Ainda vou falar da palestra que me levou ao circo, mas finalizo esta primeira parte, dizendo que a menina que me disse que eu me emocionaria estava certa. Não só por causa destas homenagens, mas por constatar que eu estava presente em um evento daquele tamanho, seja pela quantidade de convidados, pelas estrutura ou pelo público, mas por ser um evento voltado para a cultura. Nunca tinha visto nada igual. Já participei de eventos maiores, mas voltados para os negócios, como a Expointer onde coordenei a central de imprensa ou outros organizados pela Procergs visando às empresas. Pensar que tudo aquilo era ligado à educação, a leitura, às pessoas acabou mexendo mesmo comigo. São nestas horas em que a gente não só imagina que as coisas possam ser diferentes, elas são. Não é à-toa que a platéia é tão afetiva com a coordenadora. Eu que mal a conheço senti orgulho de estar perto de alguém com esta garra.
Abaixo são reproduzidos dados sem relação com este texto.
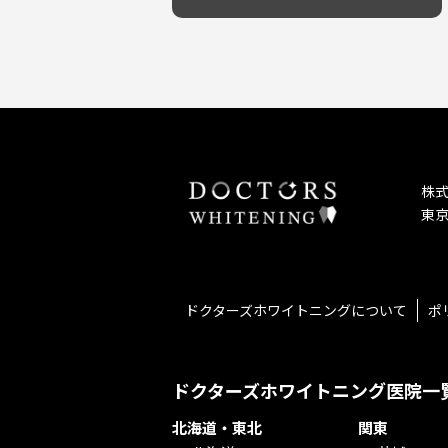
予防歯科を重視！
キッズスペースあり
しこり・いぼがある
患者様の意見を重視！
保育士がいる
歯の汚れ
丁寧な治療計画！
不安の強いお子様対応
歯の色が気になる
しっかり丁寧に説明！
担当制
口臭
お子様対応が得意！
チーム医療制
ドライマウス
お子様が喜ぶ医院！
相談のみ可
妊娠中の治療・検診
怒らない・怖くない！
急患対応
セカンドオピニオンを受けたい
予約が取りやすい！
連携大学病院あり
テトラサイクリン変色歯
お待たせしない！
バリアフリー
株
遅い時間まで受付！
看護師がいる
東京
再検索
衛生面に徹底注力！
介護福祉士がいる
アクセス抜群！
訪問診療対応
お子様からお年寄りまで！
におい対策に注力
アットホームな雰囲気！
女性医師勤務
ドクターズホワイトニングについて
ポ
おしゃれな内装が自慢！
オンライン診療対応
自然光が明るい院内！
送迎あり
メディア掲載多数！
歯科技工士がいる
ドクターズホワイトニング医院一
チームワークが自慢！
コミュニケーション重視！
北海道・東北
関東
再検索
居心地の良い医院！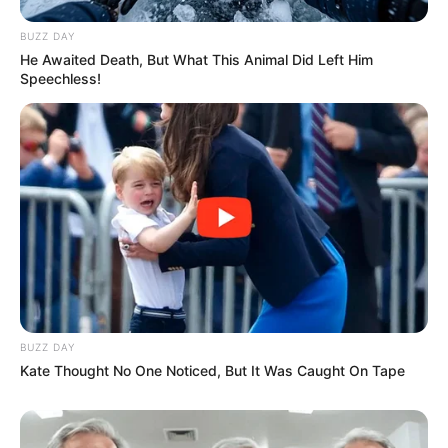
BUZZ DAY
He Awaited Death, But What This Animal Did Left Him
Speechless!
BUZZ DAY
Kate Thought No One Noticed, But It Was Caught On Tape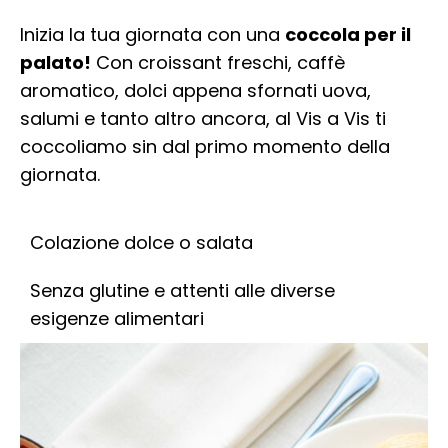
Inizia la tua giornata con una
coccola per il
palato!
Con croissant freschi, caffè
aromatico, dolci appena sfornati uova,
salumi e tanto altro ancora, al Vis a Vis ti
coccoliamo sin dal primo momento della
giornata.
Colazione dolce o salata
Senza glutine e attenti alle diverse
esigenze alimentari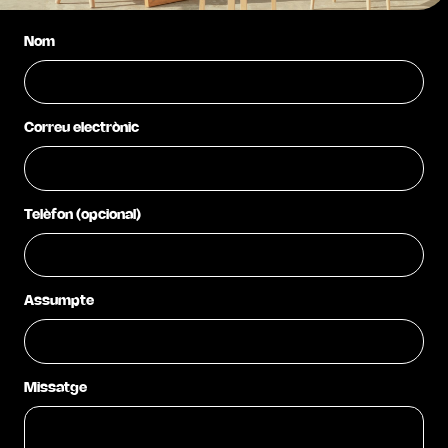
Nom
Correu electrònic
Telèfon (opcional)
Assumpte
Missatge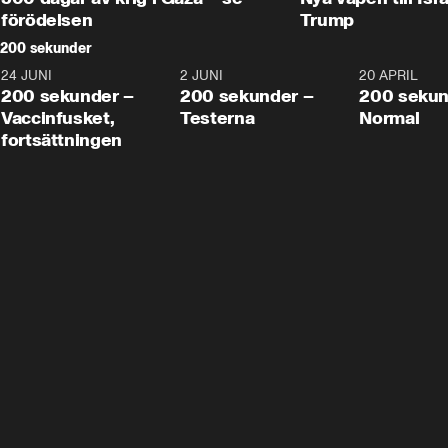
förödelsen
Trump
200 sekunder
24 JUNI
5:00
2 JUNI
4:23
20 APRIL
200 sekunder –
200 sekunder –
200 sekun
Vaccinfusket,
Testerna
Normal
fortsättningen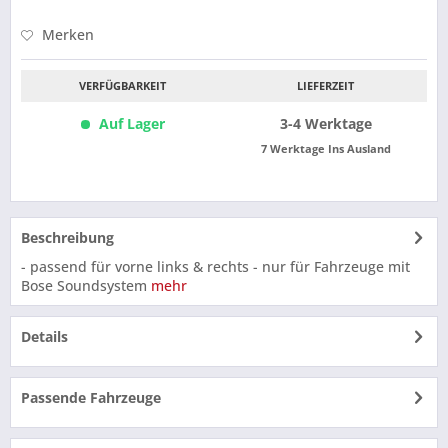
Merken
VERFÜGBARKEIT
LIEFERZEIT
Auf Lager
3-4 Werktage
7 Werktage Ins Ausland
Beschreibung
- passend für vorne links & rechts - nur für Fahrzeuge mit
Bose Soundsystem
mehr
Details
Passende Fahrzeuge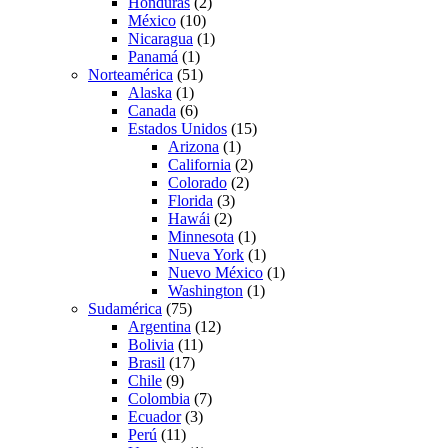
Honduras
(2)
México
(10)
Nicaragua
(1)
Panamá
(1)
Norteamérica
(51)
Alaska
(1)
Canada
(6)
Estados Unidos
(15)
Arizona
(1)
California
(2)
Colorado
(2)
Florida
(3)
Hawái
(2)
Minnesota
(1)
Nueva York
(1)
Nuevo México
(1)
Washington
(1)
Sudamérica
(75)
Argentina
(12)
Bolivia
(11)
Brasil
(17)
Chile
(9)
Colombia
(7)
Ecuador
(3)
Perú
(11)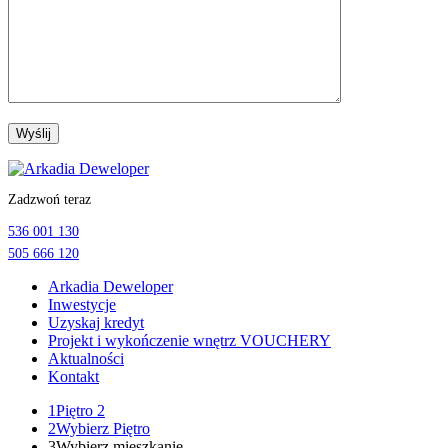
Przejdź
do
Zadzwoń teraz
treści
536 001 130
505 666 120
Arkadia Deweloper
Inwestycje
Uzyskaj kredyt
Projekt i wykończenie wnętrz VOUCHERY
Aktualności
Kontakt
1
Piętro 2
2
Wybierz Piętro
3
Wybierz mieszkanie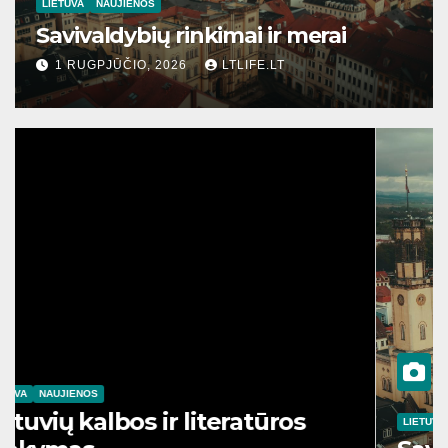
LIETUVA
NAUJIENOS
Savivaldybių rinkimai ir merai
1 RUGPJŪČIO, 2026
LTLIFE.LT
LIETUVA
NAUJIENOS
Lietuvių kalbos ir literatūros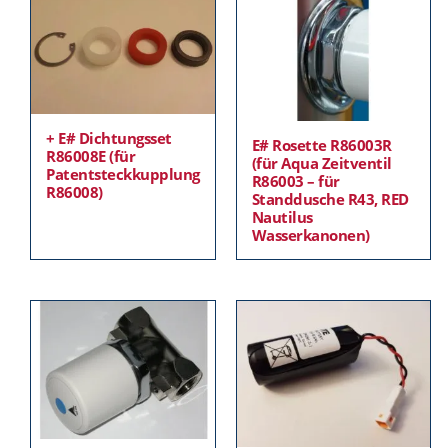
+ E# Dichtungsset
E# Rosette R86003R
R86008E (für
(für Aqua Zeitventil
Patentsteckkupplung
R86003 – für
R86008)
Standdusche R43, RED
Nautilus
Wasserkanonen)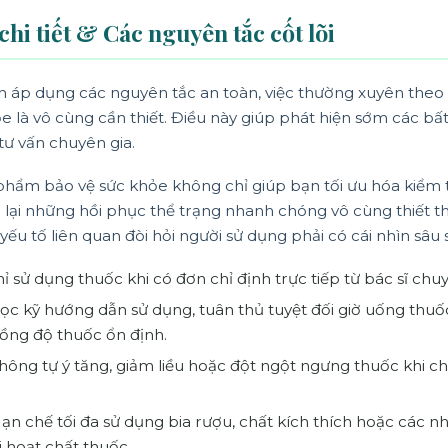
hi tiết & Các nguyên tắc cốt lõi
h áp dụng các nguyên tắc an toàn, việc thường xuyên theo 
e là vô cùng cần thiết. Điều này giúp phát hiện sớm các bấ
tư vấn chuyên gia.
 phẩm bảo vệ sức khỏe không chỉ giúp bạn tối ưu hóa kiểm tr
ại những hồi phục thể trạng nhanh chóng vô cùng thiết thự
yếu tố liên quan đòi hỏi người sử dụng phải có cái nhìn sâu 
ỉ sử dụng thuốc khi có đơn chỉ định trực tiếp từ bác sĩ chu
c kỹ hướng dẫn sử dụng, tuân thủ tuyệt đối giờ uống thuố
nồng độ thuốc ổn định.
ông tự ý tăng, giảm liều hoặc đột ngột ngưng thuốc khi ch
ạn chế tối đa sử dụng bia rượu, chất kích thích hoặc các
i hoạt chất thuốc.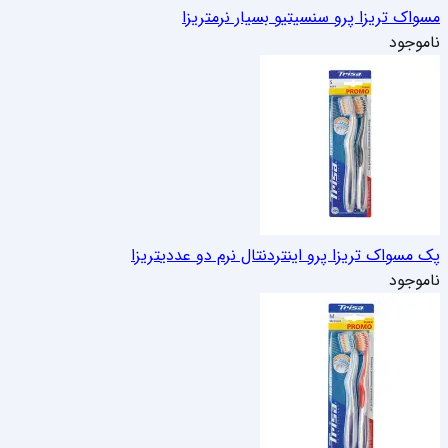
مسواک تریزا پرو سنسیتیو بسیار نرم
تریزا
ناموجود
پک مسواک تریزا پرو اینتردنتال نرم دو عددی
تریزا
ناموجود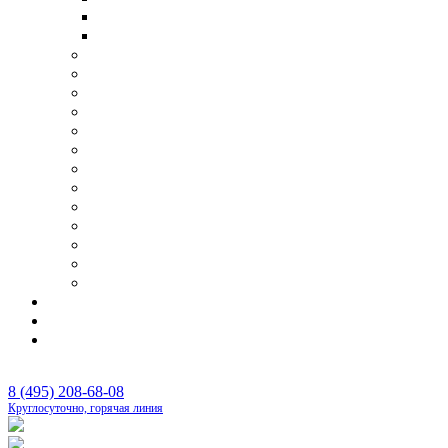
Транспортировка умершего в другую страну
Перевозка тела умершего самолетом
Организация поминок
Бригада сопровождения похорон
Отпевание
Фотопортрет
Панихида
Перезахоронения
Родовые захоронения
Оформление документов
Оплата ритуальных услуг
Аренда шатра
Оркестр на похороны
Бальзамирование и подготовка тела
Изготовление памятников под ключ
Цены
Контакты
Каталог
8 (495) 208-68-08
Круглосуточно, горячая линия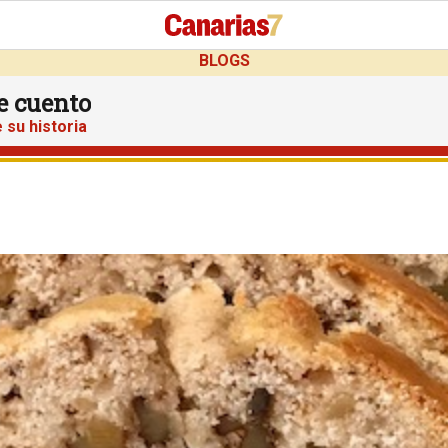
BLOGS
te cuento
 su historia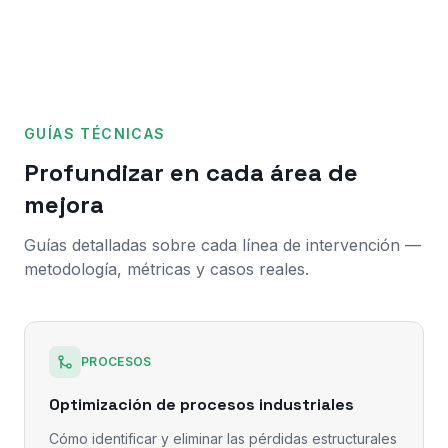
GUÍAS TÉCNICAS
Profundizar en cada área de
mejora
Guías detalladas sobre cada línea de intervención —
metodología, métricas y casos reales.
PROCESOS
Optimización de procesos industriales
Cómo identificar y eliminar las pérdidas estructurales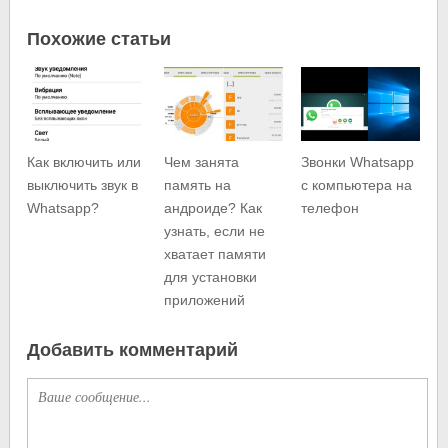
Похожие статьи
Как включить или
Чем занята
Звонки Whatsapp
выключить звук в
память на
с компьютера на
Whatsapp?
андроиде? Как
телефон
узнать, если не
хватает памяти
для установки
приложений
Добавить комментарий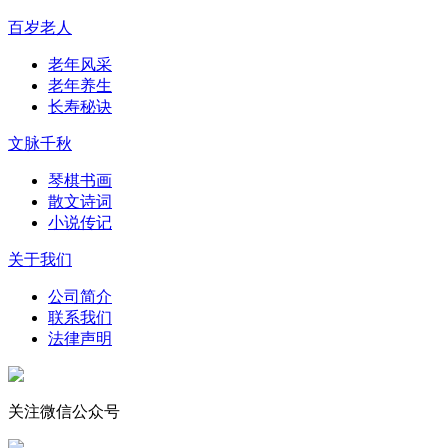
百岁老人
老年风采
老年养生
长寿秘诀
文脉千秋
琴棋书画
散文诗词
小说传记
关于我们
公司简介
联系我们
法律声明
关注微信公众号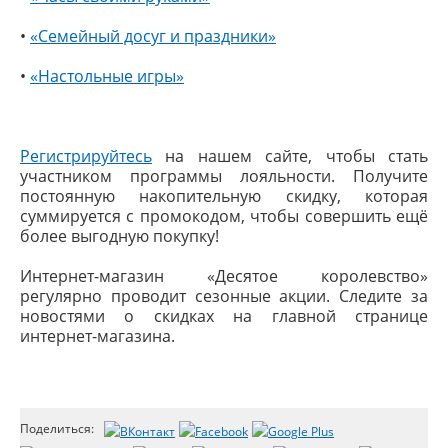
•
«Семейный досуг и праздники»
•
«Настольные игры»
Регистрируйтесь
на нашем сайте, чтобы стать
участником программы лояльности. Получите
постоянную накопительную скидку, которая
суммируется с промокодом, чтобы совершить ещё
более выгодную покупку!
Интернет-магазин «Десятое королевство»
регулярно проводит сезонные акции. Следите за
новостями о скидках на главной странице
интернет-магазина.
Поделиться: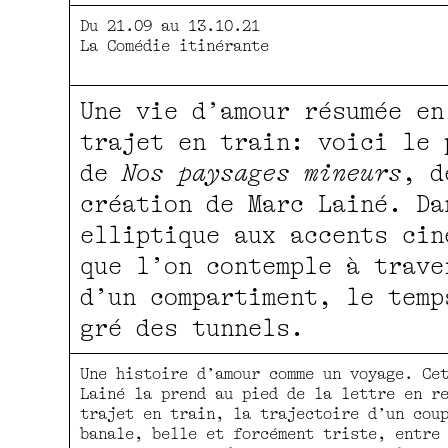
Du 21.09 au 13.10.21
La Comédie itinérante
Une vie d’amour résumée en
trajet en train: voici le 
de
Nos paysages mineurs
, d
création de Marc Lainé. Da
elliptique aux accents cin
que l’on contemple à trave
d’un compartiment, le temp
gré des tunnels.
Une histoire d’amour comme un voyage. Ce
Lainé la prend au pied de la lettre en r
trajet en train, la trajectoire d’un cou
banale, belle et forcément triste, entre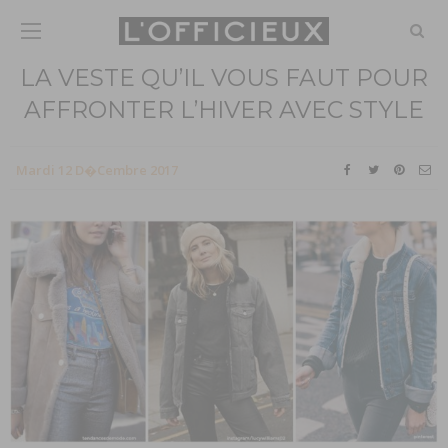
LA VESTE QU’IL VOUS FAUT POUR
AFFRONTER L’HIVER AVEC STYLE
Mardi 12 D�cembre 2017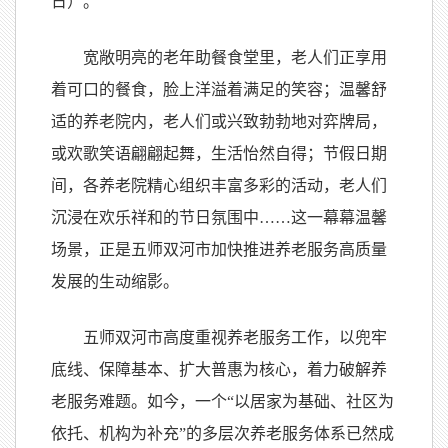
日）。
宽敞明亮的老年助餐食堂里，老人们正享用
着可口的餐食，脸上洋溢着满足的笑容；温馨舒
适的养老院内，老人们或兴致勃勃地对弈牌局，
或欢歌笑语翩翩起舞，生活怡然自得；节假日期
间，各养老院精心组织丰富多彩的活动，老人们
沉浸在欢乐祥和的节日氛围中……这一幕幕温馨
场景，正是五师双河市加快推进养老服务高质量
发展的生动缩影。
五师双河市高度重视养老服务工作，以兜牢
底线、保障基本、扩大普惠为核心，着力破解养
老服务难题。如今，一个“以居家为基础、社区为
依托、机构为补充”的多层次养老服务体系已然成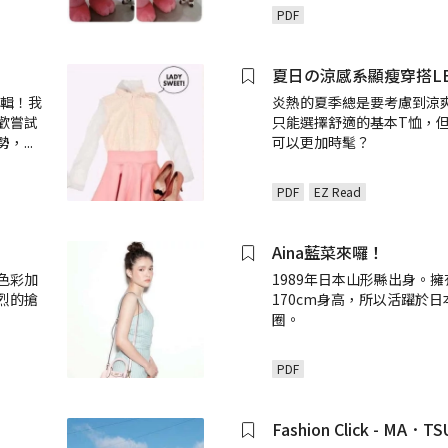
PDF
夏日の涼感系顯瘦穿搭LE
編輯！我
炎熱的夏季總是要考慮到涼
歡嘗試
只能選擇舒適的基本T恤，
勢，
...
可以更加時髦？
PDF
EZ Read
Aina藍菜來囉！
色彩加
1989年日本山形縣出身。
烈的搶
170cm身高，所以活躍於
圈。
PDF
Fashion Click - MA．TS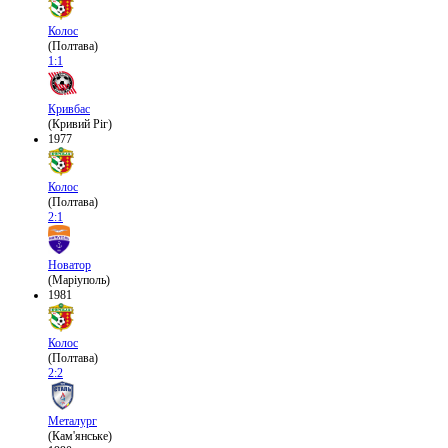
Колос
(Полтава)
1:1
Кривбас
(Кривий Ріг)
1977
Колос
(Полтава)
2:1
Новатор
(Маріуполь)
1981
Колос
(Полтава)
2:2
Металург
(Кам'янське)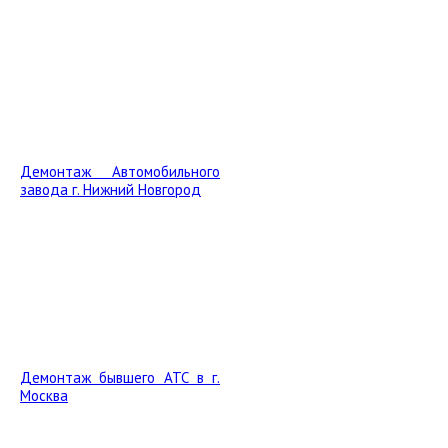
Демонтаж Автомобильного
завода г. Нижний Новгород
Демонтаж бывшего АТС в г.
Москва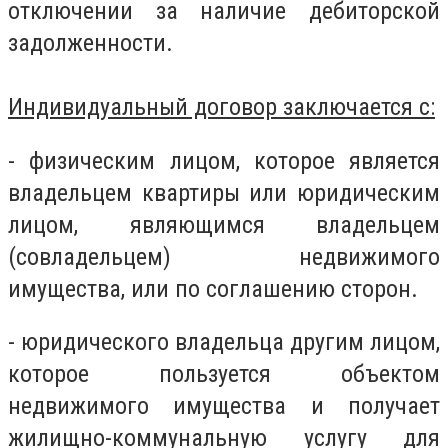
отключении за наличие дебиторской
задолженности.
Индивидуальный договор заключается с:
- физическим лицом, которое является
владельцем квартиры или юридическим
лицом, являющимся владельцем
(совладельцем) недвижимого
имущества, или по соглашению сторон.
- юридического владельца другим лицом,
которое пользуется объектом
недвижимого имущества и получает
жилищно-коммунальную услугу для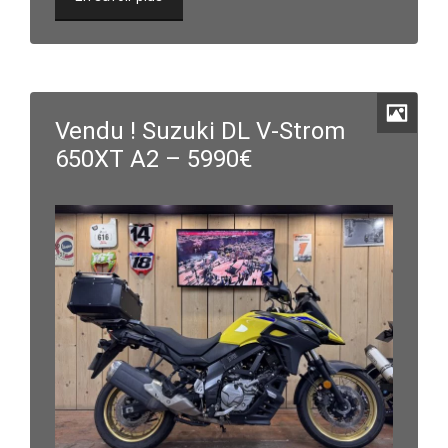
Vendu ! Suzuki DL V-Strom
650XT A2 – 5990€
Win Veen – uma espera que valeu a pena

Uma pena que as pessoas não tenham resistido a tantas atividades e o avançado da hora tenha feito o público diminuir consideravelmente. Não tenho dúvidas, porém, que quem ficou não se arrependeu. Ele veio da Holanda (o que mostra a força do evento). É coordenador da área de educação e tecnologia da Universidade de Tecnologia de Delf. Uma figura de fala tranqüila e entusiasmada e, apesar de um certo nervosismo da tradutora logo no início, estou certa de que disse coisas bem claras. Ou seja, falou de um assunto extremamente complexo com simplicidade. Algo que só os especialistas conseguem fazer. (Sempre digo que não sei inglês, mas, nestas horas vejo que consigo confrontar a fala estrangeira com a tradução).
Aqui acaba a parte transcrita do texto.